Après son séjour à Trois-Rivières, la sculpture de Gilbert Langevin pourrait connaître un avenir à Montréal, pour autant qu’on lui trouve une place. Le Plateau-Mont-Royal, cher à Gilbert Langevin, ou le parc Lafontaine seraient des endroits tous désignés.« J’aimerais l’intégrer dans un circuit où il y aurait des sculptures d’autres poètes », dit Roger Langevin.
Pour sa 31e édition, qui se déploie du 2 au 11 octobre 2015, le Festival international de Trois-Rivières reçoit une centaine de poètes de différents pays du monde, du Congo au Danemark en passant par l’Argentine, qu’on pourra écouter, rencontrer et découvrir dans 40 lieux de la ville.

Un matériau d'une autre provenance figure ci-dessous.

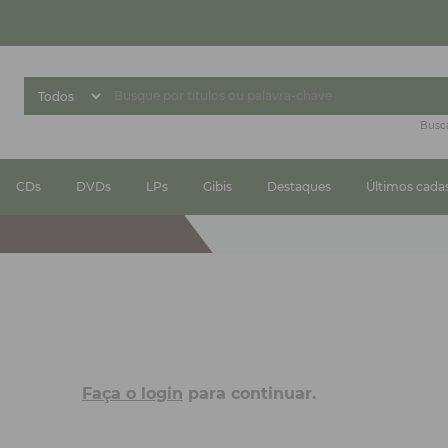
Busc
CDs
DVDs
LPs
Gibis
Destaques
Últimos cada
Faça o login
para continuar.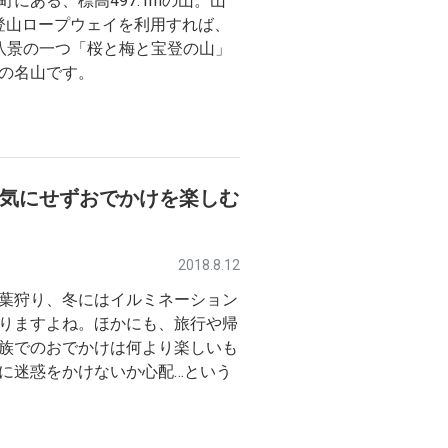
にある、標高497.1mの山。山
宝登山ロープウェイを利用すれば、
八景の一つ「桜と梅と宝登の山」
の名山です。
を気にせずおでかけを楽しむ
2018.8.12
葉狩り、冬にはイルミネーション
りますよね。ほかにも、旅行や帰
族でのおでかけは何より楽しいも
に迷惑をかけないか心配…という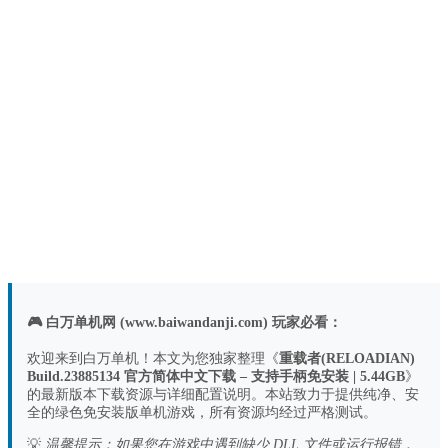
🎮 白万单机网 (www.baiwandanji.com) 玩家必看：
欢迎来到白万单机！本文为您独家整理《
重载者(RELOADIAN)
Build.23885134 官方简体中文下载 – 支持手柄免安装 | 5.44GB
》
的最新版本下载资源与详细配置说明。本站致力于提供纯净、安
全的绿色免安装版单机游戏，所有资源均经过严格测试。
💡
温馨提示：如果您在游戏中遇到缺少 DLL 文件或运行报错，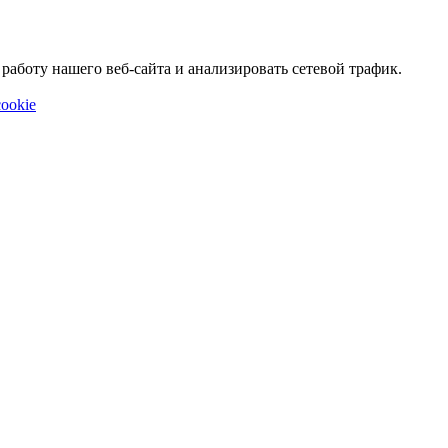
аботу нашего веб-сайта и анализировать сетевой трафик.
ookie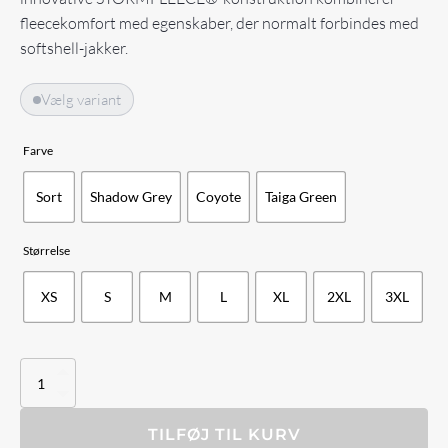
fleecekomfort med egenskaber, der normalt forbindes med
softshell-jakker.
Vælg variant
Farve
Sort
Shadow Grey
Coyote
Taiga Green
Størrelse
XS
S
M
L
XL
2XL
3XL
Helikon-
Tex
Patriot
PRO
TILFØJ TIL KURV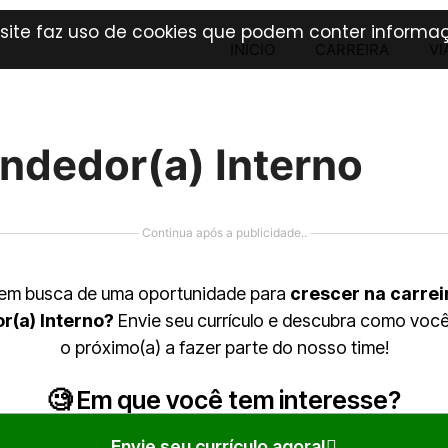
 site faz uso de cookies que podem conter informaç
INÍCIO
CARREIRA
VI
endedor(a) Interno
Continua após a publicidade..
 em busca de uma oportunidade para
crescer na carrei
r(a) Interno?
Envie seu currículo e descubra como voc
o próximo(a) a fazer parte do nosso time!
🧐 Em que você tem interesse?
Envie seu currículo agora!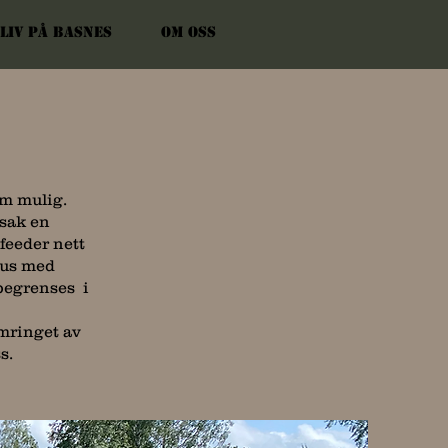
liv på Basnes
Om oss
om mulig.
dsak en
feeder nett
hus med
begrenses i
mringet av
ss.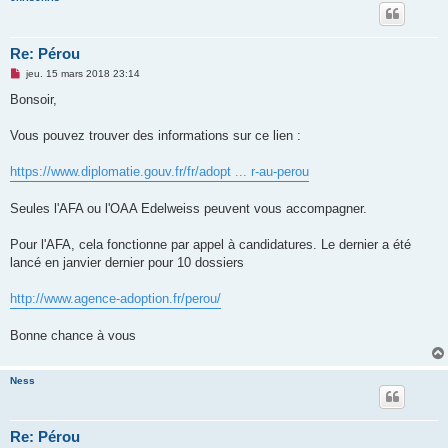
Re: Pérou
M
jeu. 15 mars 2018 23:14
e
s
Bonsoir,
s
a
g
Vous pouvez trouver des informations sur ce lien :
e
n
o
https://www.diplomatie.gouv.fr/fr/adopt ... r-au-perou
n
l
u
Seules l'AFA ou l'OAA Edelweiss peuvent vous accompagner.
Pour l'AFA, cela fonctionne par appel à candidatures. Le dernier a été
lancé en janvier dernier pour 10 dossiers
http://www.agence-adoption.fr/perou/
Bonne chance à vous
Ness
Re: Pérou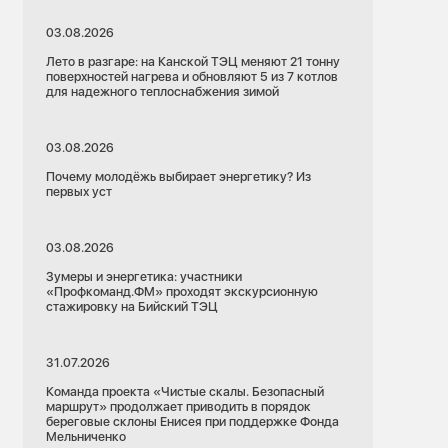
03.08.2026
Лето в разгаре: на Канской ТЭЦ меняют 21 тонну
поверхностей нагрева и обновляют 5 из 7 котлов
для надежного теплоснабжения зимой
03.08.2026
Почему молодёжь выбирает энергетику? Из
первых уст
03.08.2026
Зумеры и энергетика: участники
«Профкоманд.ФМ» проходят экскурсионную
стажировку на Бийский ТЭЦ
31.07.2026
Команда проекта «Чистые скалы. Безопасный
маршрут» продолжает приводить в порядок
береговые склоны Енисея при поддержке Фонда
Мельниченко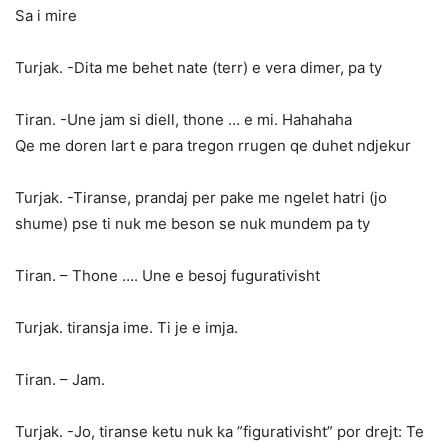
Sa i mire
Turjak. -Dita me behet nate (terr) e vera dimer, pa ty
Tiran. -Une jam si diell, thone … e mi. Hahahaha
Qe me doren lart e para tregon rrugen qe duhet ndjekur
Turjak. -Tiranse, prandaj per pake me ngelet hatri (jo
shume) pse ti nuk me beson se nuk mundem pa ty
Tiran. – Thone …. Une e besoj fugurativisht
Turjak. tiransja ime. Ti je e imja.
Tiran. – Jam.
Turjak. -Jo, tiranse ketu nuk ka ”figurativisht” por drejt: Te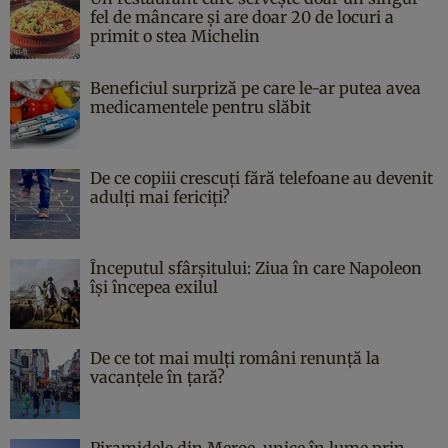
fel de mâncare și are doar 20 de locuri a
primit o stea Michelin
Beneficiul surpriză pe care le-ar putea avea
medicamentele pentru slăbit
De ce copiii crescuți fără telefoane au devenit
adulți mai fericiți?
Începutul sfârşitului: Ziua în care Napoleon
îşi începea exilul
De ce tot mai mulți români renunță la
vacanțele în țară?
Piramidele din Meroe, unice în lume prin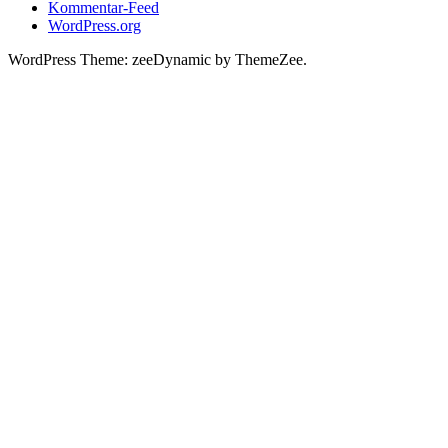
Kommentar-Feed
WordPress.org
WordPress Theme: zeeDynamic by ThemeZee.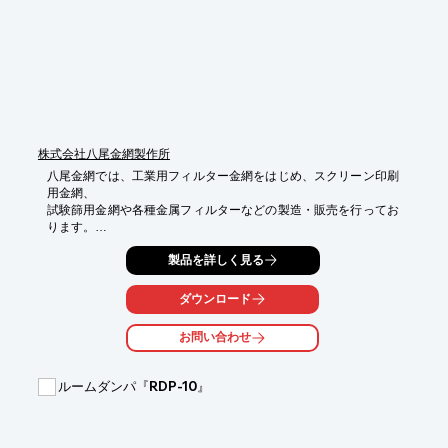
※詳しくはPDFをダウンロードしていただくか、お気軽にお問い
合わせください。
株式会社八尾金網製作所
八尾金網では、工業用フィルター金網をはじめ、スクリーン印刷
用金網、

試験篩用金網や各種金属フィルターなどの製造・販売を行ってお
ります。

当社は洗浄用バスケットを始め、現場の仕様に合わせたオーダー
製品を詳しく見る
品を主に

制作しています。

ダウンロード
長年の経験から、各分野で異なる留意点を熟知しています。

お問い合わせ
【製品例】

■医療用バスケット

ルームダンパ『RDP-10』
■洗浄用バスケット　など

※詳しくはカタログをご覧頂くか、お気軽にお問い合わせ下さ
い。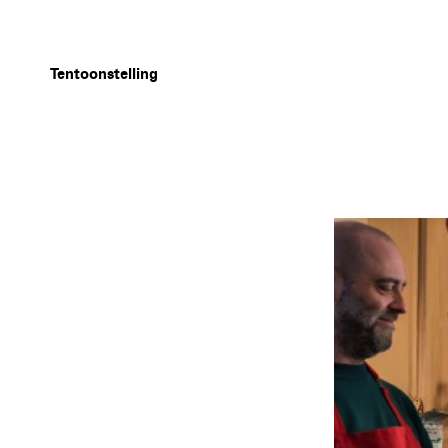
Tentoonstelling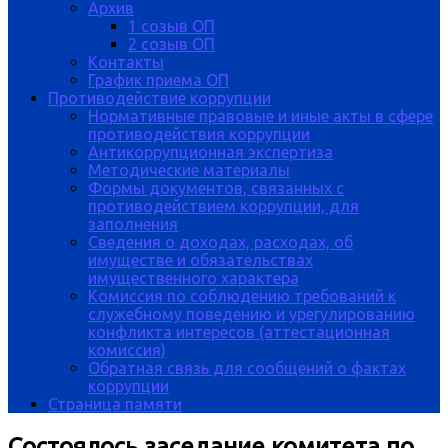
Архив
1 созыв ОП
2 созыв ОП
Контакты
График приема ОП
Противодействие коррупции
Нормативные правовые и иные акты в сфере
противодействия коррупции
Антикоррупционная экспертиза
Методические материалы
Формы документов, связанных с
противодействием коррупции, для
заполнения
Сведения о доходах, расходах, об
имуществе и обязательствах
имущественного характера
Комиссия по соблюдению требований к
служебному поведению и урегулированию
конфликта интересов (аттестационная
комиссия)
Обратная связь для сообщений о фактах
коррупции
Страница памяти
Состоялось заседание комитета по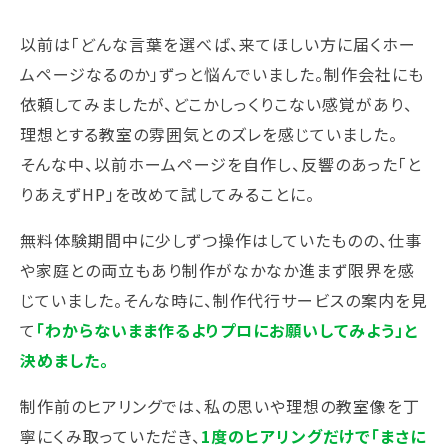
以前は「どんな言葉を選べば、来てほしい方に届くホー
ムページなるのか」ずっと悩んでいました。制作会社にも
依頼してみましたが、どこかしっくりこない感覚があり、
理想とする教室の雰囲気とのズレを感じていました。
そんな中、以前ホームページを自作し、反響のあった「と
りあえずHP」を改めて試してみることに。
無料体験期間中に少しずつ操作はしていたものの、仕事
や家庭との両立もあり制作がなかなか進まず限界を感
じていました。そんな時に、制作代行サービスの案内を見
て
「わからないまま作るよりプロにお願いしてみよう」と
決めました。
制作前のヒアリングでは、私の思いや理想の教室像を丁
寧にくみ取っていただき、
1度のヒアリングだけで「まさに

Des lectures, mais aussi des expositions, des spectacles, notamment S’agripper aux fleurs, un collectif innu, des ateliers et des remises de prix animeront la ville à l’occasion de ce rendez-vous.
Et les éditions des Forges font paraître Les joyaux de la colère, un recueil des sept livres que Langevin a précédemment fait paraître dans cette maison d’édition.